“Surreal” is the word I hear most often to describe life these days. The stay-at-home rules are producing positive results where they are being practiced, but there are still essential activities that one must engage in. Like eating.
That means either grocery shopping (with or without delivery) or takeout.
For a restaurant that engages in primarily dine-in service, dinners to go could be less than ideal. Crisp onion rings become soggy. Delicately sautéed fish fillets fall apart into a great tasting but unattractive mound. Cold dishes get warm and warm dishes become cold. And no matter how beautifully plated a dinner might be, served in Styrofoam it loses its attractiveness.
The solution is to stick with venues that already include takeout on at least some level. But because you want to support your favorite upscale restaurant, checking its specials or asking the chef or owner what will travel well is a good idea. Purchasing a gift certificate for yourself or for someone you care about also puts dollars in the cash register.
On an afternoon promising to reach a picnic temperature of almost 70 degrees, a friend stopped by to join me on the deck (at a 6-foot distance of course) for an adult beverage. Hungry, we decided to order from Backyard BBQ, which I had visited in a past lifetime of fewer restrictions. My recollection was positive.

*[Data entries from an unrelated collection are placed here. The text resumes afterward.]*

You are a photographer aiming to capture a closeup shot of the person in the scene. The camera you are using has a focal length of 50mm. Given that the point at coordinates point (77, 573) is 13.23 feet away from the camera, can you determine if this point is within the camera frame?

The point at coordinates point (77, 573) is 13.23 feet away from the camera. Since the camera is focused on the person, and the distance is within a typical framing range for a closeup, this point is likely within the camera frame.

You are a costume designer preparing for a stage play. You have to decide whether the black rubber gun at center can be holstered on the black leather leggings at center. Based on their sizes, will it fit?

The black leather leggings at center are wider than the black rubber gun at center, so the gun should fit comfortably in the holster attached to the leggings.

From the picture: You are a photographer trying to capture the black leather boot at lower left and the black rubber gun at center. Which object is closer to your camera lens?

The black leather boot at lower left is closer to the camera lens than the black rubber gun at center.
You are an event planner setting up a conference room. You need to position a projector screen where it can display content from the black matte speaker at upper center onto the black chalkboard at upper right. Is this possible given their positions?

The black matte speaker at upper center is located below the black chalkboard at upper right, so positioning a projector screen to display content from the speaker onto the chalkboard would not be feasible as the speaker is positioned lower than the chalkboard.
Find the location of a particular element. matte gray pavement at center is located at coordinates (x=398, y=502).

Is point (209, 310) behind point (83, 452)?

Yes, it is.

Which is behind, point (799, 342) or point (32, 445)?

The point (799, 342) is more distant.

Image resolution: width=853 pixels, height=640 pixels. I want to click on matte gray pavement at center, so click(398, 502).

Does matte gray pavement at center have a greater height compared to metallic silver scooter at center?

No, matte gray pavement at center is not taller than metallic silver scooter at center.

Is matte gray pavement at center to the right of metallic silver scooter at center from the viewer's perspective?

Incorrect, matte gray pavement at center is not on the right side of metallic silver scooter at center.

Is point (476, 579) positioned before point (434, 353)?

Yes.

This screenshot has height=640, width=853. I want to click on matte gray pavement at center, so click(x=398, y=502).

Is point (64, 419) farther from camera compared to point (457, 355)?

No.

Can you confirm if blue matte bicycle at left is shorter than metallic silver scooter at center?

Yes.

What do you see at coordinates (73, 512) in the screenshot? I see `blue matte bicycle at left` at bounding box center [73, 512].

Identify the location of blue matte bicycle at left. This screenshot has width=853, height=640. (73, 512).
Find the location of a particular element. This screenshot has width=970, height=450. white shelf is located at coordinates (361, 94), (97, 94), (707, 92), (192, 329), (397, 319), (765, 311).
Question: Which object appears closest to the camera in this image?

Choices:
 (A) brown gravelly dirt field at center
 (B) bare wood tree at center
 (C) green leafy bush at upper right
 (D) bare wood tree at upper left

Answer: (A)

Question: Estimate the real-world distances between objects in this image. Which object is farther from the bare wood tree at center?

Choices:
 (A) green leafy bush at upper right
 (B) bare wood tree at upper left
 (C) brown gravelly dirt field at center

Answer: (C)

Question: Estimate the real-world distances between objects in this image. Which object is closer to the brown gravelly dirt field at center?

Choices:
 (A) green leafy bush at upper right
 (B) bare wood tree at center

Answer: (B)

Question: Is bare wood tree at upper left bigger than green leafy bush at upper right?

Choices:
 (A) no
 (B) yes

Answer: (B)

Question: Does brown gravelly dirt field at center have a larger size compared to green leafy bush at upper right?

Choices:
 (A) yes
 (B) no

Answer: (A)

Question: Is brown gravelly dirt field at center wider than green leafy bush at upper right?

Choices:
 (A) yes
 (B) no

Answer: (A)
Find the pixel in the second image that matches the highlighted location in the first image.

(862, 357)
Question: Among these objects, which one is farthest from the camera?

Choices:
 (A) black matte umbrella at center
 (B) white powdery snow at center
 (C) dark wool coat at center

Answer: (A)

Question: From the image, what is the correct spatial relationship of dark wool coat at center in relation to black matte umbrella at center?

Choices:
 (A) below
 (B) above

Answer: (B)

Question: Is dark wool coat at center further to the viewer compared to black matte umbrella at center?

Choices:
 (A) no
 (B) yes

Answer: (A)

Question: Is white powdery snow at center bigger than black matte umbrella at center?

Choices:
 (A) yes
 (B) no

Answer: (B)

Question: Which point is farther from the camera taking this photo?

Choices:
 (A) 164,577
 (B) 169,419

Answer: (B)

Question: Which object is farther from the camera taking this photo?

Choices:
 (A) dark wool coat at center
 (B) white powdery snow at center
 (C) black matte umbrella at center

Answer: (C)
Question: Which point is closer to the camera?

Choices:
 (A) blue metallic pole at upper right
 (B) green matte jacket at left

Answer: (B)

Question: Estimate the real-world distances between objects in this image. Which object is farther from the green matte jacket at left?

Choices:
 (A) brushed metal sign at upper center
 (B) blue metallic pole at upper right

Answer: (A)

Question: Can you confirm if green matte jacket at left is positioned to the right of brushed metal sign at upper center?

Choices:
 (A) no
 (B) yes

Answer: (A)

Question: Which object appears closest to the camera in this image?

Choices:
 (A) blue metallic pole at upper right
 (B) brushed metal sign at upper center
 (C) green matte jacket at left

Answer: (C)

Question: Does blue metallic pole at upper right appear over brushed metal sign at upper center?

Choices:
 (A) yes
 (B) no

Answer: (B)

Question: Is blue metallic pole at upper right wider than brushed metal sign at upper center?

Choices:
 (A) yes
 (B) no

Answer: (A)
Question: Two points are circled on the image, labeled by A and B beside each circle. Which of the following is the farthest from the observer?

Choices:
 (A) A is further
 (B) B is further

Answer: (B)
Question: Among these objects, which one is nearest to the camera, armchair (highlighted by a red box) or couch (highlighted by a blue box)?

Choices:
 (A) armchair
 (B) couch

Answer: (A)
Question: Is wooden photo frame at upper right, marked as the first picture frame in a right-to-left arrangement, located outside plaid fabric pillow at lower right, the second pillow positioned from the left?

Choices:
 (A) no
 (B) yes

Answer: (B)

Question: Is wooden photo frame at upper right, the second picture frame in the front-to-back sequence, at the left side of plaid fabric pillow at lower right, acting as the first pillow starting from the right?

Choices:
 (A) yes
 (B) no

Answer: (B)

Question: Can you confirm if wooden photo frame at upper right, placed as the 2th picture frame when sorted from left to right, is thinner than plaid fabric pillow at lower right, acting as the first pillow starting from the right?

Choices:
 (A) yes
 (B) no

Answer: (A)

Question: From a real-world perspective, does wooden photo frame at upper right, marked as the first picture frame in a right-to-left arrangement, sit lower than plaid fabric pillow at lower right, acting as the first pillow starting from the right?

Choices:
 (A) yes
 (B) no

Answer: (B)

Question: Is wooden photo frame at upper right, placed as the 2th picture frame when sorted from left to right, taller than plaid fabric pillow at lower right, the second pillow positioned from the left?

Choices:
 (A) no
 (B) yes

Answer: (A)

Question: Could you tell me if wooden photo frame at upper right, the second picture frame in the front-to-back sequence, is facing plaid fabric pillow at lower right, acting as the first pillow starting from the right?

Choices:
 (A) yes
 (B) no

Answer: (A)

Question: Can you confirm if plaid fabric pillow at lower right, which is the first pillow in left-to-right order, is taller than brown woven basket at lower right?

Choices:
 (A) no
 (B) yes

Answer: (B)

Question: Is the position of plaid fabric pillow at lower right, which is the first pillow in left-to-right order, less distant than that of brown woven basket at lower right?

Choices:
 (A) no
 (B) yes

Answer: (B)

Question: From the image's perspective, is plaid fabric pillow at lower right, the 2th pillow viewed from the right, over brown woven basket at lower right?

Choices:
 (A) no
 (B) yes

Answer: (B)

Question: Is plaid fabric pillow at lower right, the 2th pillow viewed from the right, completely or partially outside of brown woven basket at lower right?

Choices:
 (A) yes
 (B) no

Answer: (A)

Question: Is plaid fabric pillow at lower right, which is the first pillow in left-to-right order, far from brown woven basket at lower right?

Backyard BBQ on Mohawk Avenue in Scotia is a small, unpretentious restaurant with an unpretentious menu. Serving food from 11 a.m. to 7 p.m., smaller items such as burgers, hot dogs and wings are served all day, while dinners like St. Louis ribs are served from 4-7.
The brief menu consists of items one might enjoy at, well, a backyard barbecue. Since their ribs would not be ready until 4:30, we placed our order by phone to correspond to that time.
In an effort to sample as many dishes as possible without being wasteful, we skipped the smaller items and ordered three dinners: BBQ pulled pork ($11.95); seasoned fried chicken ($12.95 for a leg and thigh); and a half rack of St. Louis ribs ($16.95). Other dinners include pulled chicken ($10.95) and beef brisket ($13.95, available Friday and Saturday only).
Our courier reported that the door to the restaurant had been locked. An employee came to the door, requested his name and delivered the appropriate bags (plastic!). A credit card number had been submitted over the phone, but an appropriate tip was left in an envelope a couple of days later when it was discovered it had been accidentally forgotten the day the food was ordered.
Dinners include the same sides with no substitutions. BBQ’s macaroni and cheese was among the best I have ever enjoyed. It was moist with real cheddar flavor and in no way resembled a melted cheese product poured over pasta. Collard greens were chopped into approximately 1-inch squares and sautéed with a hint of spiciness (cloves?) and bits of bacon or pork for smoky flavor. To round out the meal, an ample wedge of moist cornbread wrapped in foil was included.
The fried chicken was a winner — moist inside a crispy but not greasy coating. While I am not a huge fan of any variety of pulled meat (perhaps it is the texture or appearance that I have difficulty with), I nevertheless found the flavor of the pulled pork agreeable.
At the top of the list were the ribs. Served dry (naked) or wet (glazed), our order of sauced ribs was as close to perfect as ribs could be. A half rack consisted of about six meaty ribs smoked and with grill lines. Browned but moist, the meat did not fall off the bones, but was easily separated from them.
We had thought about ordering a side of cold potato salad ($3.95 small, $4.95 large) and an order of hot baked beans ($3.95 small, $5.95 large), but decided to try them another time. Banana pudding and cupcake ($3 each) were also on the menu, but we sensibly followed our instincts not to over-order.
I continue to hope that we and the restaurants we know and love will survive the pandemic, and that regardless of which side of the counter one is standing, we all do what is necessary to stay healthy.